MoMu-Diffusion: On Learning Long-Term Motion-Music Synchronization and Correspondence
Overview
Motion-to-music and music-to-motion have been studied separately, each attracting substantial research interest within their respective domains. The interaction between human motion and music is a reflection of advanced human intelligence, and establishing a unified relationship between them is particularly important. However, to date, there has been no work that considers them jointly to explore the modality alignment within. To bridge this gap, we propose a novel framework, termed MoMu-Diffusion, for long-term and synchronous motion-music generation. Firstly, to mitigate the huge computational costs raised by long sequences, we propose a novel Bidirectional Contrastive Rhythmic Variational Auto-Encoder (BiCoR-VAE) that extracts the modality-aligned latent representations for both motion and music inputs. Subsequently, leveraging the aligned latent spaces, we introduce a multi-modal diffusion Transformer model and a cross-guidance sampling strategy to enable various generation tasks, including cross-modal, multi-modal, and variable-length generation.

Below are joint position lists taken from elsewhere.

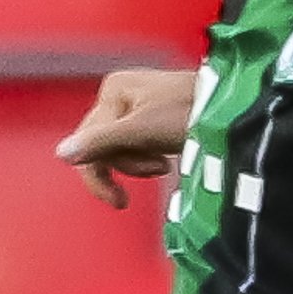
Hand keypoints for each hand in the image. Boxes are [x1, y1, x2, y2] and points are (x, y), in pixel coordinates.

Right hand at [62, 64, 202, 206]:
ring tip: (165, 159)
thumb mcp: (141, 131)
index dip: (100, 176)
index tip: (118, 201)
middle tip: (158, 168)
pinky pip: (138, 144)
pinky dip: (150, 155)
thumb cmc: (192, 112)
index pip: (87, 143)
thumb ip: (101, 143)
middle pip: (104, 145)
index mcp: (112, 92)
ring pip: (121, 148)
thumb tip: (62, 154)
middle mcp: (121, 94)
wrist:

Extensive experiments demonstrate that MoMu-Diffusion surpasses recent state-of-the-art methods both qualitatively and quantitatively, and can synthesize realistic, diverse, long-term, and beat-matched music or motion sequences.
Model Architecture
An overview of the proposed MoMu-Diffusion framework. MoMu-Diffusion contains two integral components: a bidirectional contrastive rhythmic Variational Autoencoder (BiCoR-VAE) designed to learn the aligned latent space, and a diffusion transformer model responsible for sequence generation. This framework is adept at facilitating both cross-modal and multi-modal joint generations, offering a robust approach to the integrated synthesis of motion and music.
Figure.1 The overall architecture of MoMu-Diffusion.